As previous social media posts have resurfaced, prominent athletes have been forced to publicly apologize in waves; at the same time, sports agents have undertaken emergency Twitter work — excavating, scrutinizing and deleting indiscretions and ignorance of times past.
Agents from a range of sports sectors say recent headlines have had athletes diving into their Twitter histories, searching for anything controversial that may have been sitting forgotten at the bottom of their feeds. An NBA team has even reached out to representatives of its players, says one agent, calling for a “deep dive” through social media history. “If you told someone a month ago they need to look into this stuff, they’d say OK, whatever,” one agent says, “ but you tell them right now, I think it has everyone’s attention.”

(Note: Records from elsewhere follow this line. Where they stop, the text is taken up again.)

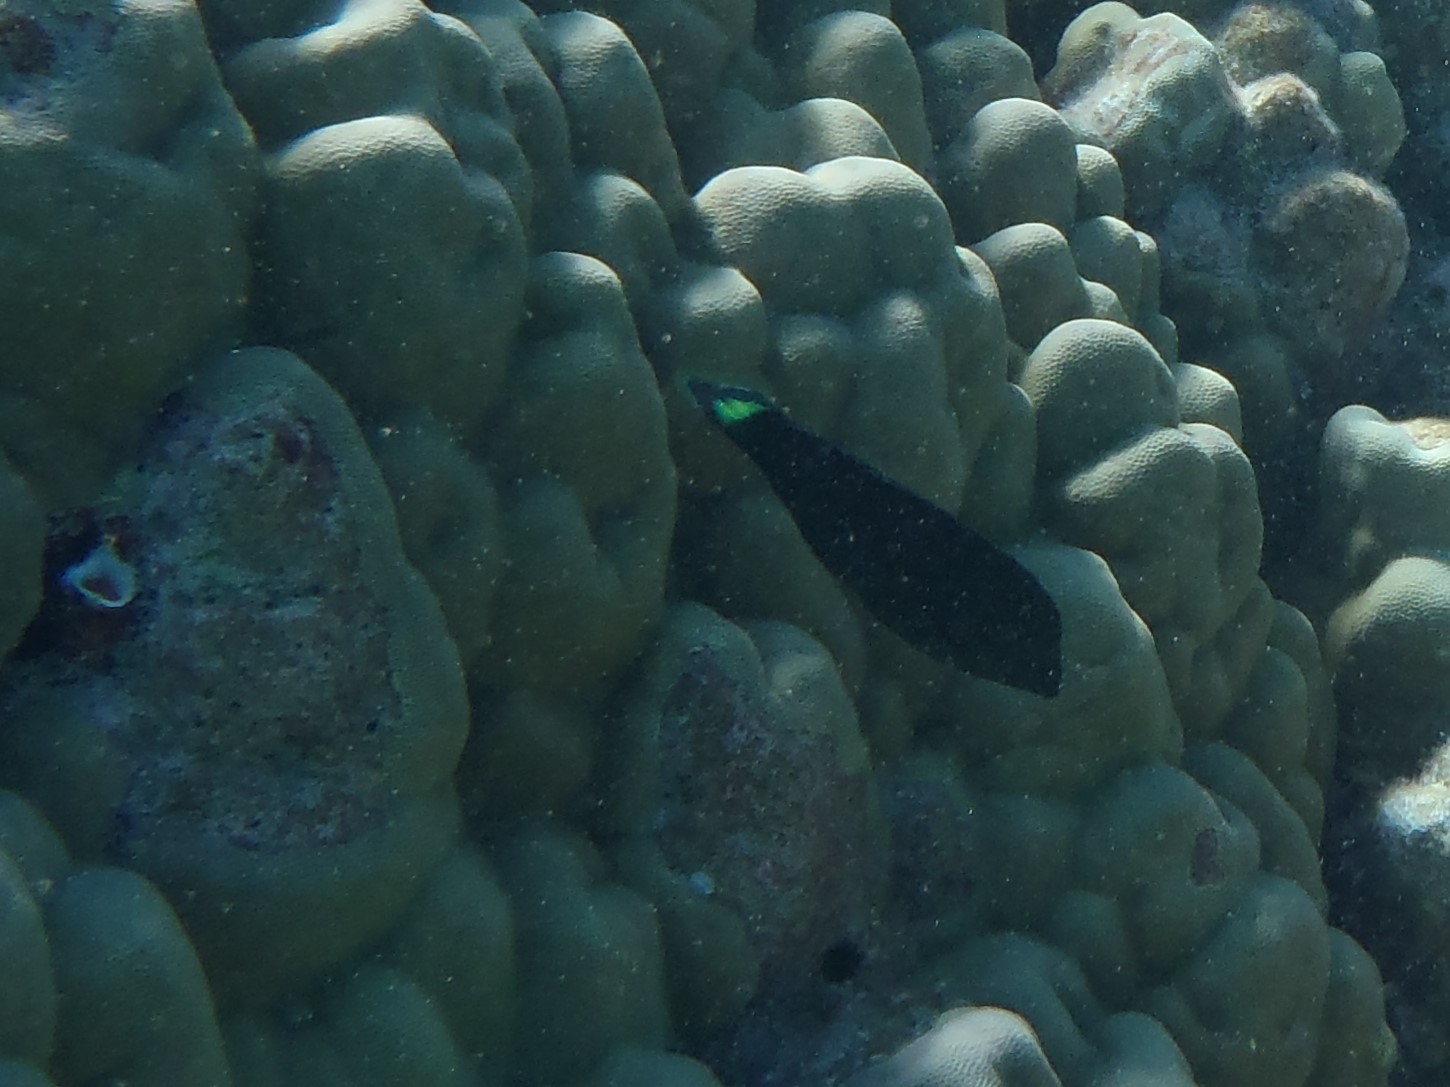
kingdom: Animalia
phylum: Chordata
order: Perciformes
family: Labridae
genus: Halichoeres
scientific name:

The reaction, while alarmist, seems like a good strategy in the wake of headlines surrounding a trio of baseball players. The Milwaukee Brewers’ Josh Hader, Atlanta Braves’ Sean Newcomb, and Washington Nationals’ Trea Turner have all been found to have used offensive language in posts. At the time of the tweets, their comments flew under the radar; today, they have been exhumed by sleuthers and caused untold harm to the image of the players and their teams. Nick Chanock, senior vice president of baseball with the Wasserman agency, said the recent revelations sparked “a lot of dialogue” within the agency and among its clients. “We’re having active discussions with all our players,” says Chanock.
The examples of Hader, Newcomb, and Turner were unfortunate, he says, but “we have to use them as an educational tool for our players.” Several other agents have described their vetting process for potential clients, “we’re looking at stuff before they sign,” says one, and their responsibility once they formally represent an athlete. They say it’s not unusual to root out ill-considered posts on social media from the outset, often preferring to err on the side of caution. “The problem if we didn’t scrub anything, I don’t think it would be an issue, but as you know in this day and age, words are powerful,” says one agent. Scrolling through innumerable old tweets can be tedious: an advanced search is required for older tweets, and relying on keywords might leave a search incomplete.
There are third-party companies that specialize in hunting out offensive old posts, but players can be reluctant to turn over their passwords. As such, agents have turned to these latest headlines as a teaching opportunity for athletes, especially those young enough to be active on social media long before they are in the spotlight. “Our job is to help these guys and advise them,” says one representative, “the responsibility is theirs, but we’re here as a resource for them. In the end, it’s the player, it’s his timeline, it’s his responsibility.”
When it comes to PR in professional sports, social media is an emerging frontier of risk that needs managing. This summer may have been a rough one for baseball, but all professional sports sectors need to clean up their act — and fast.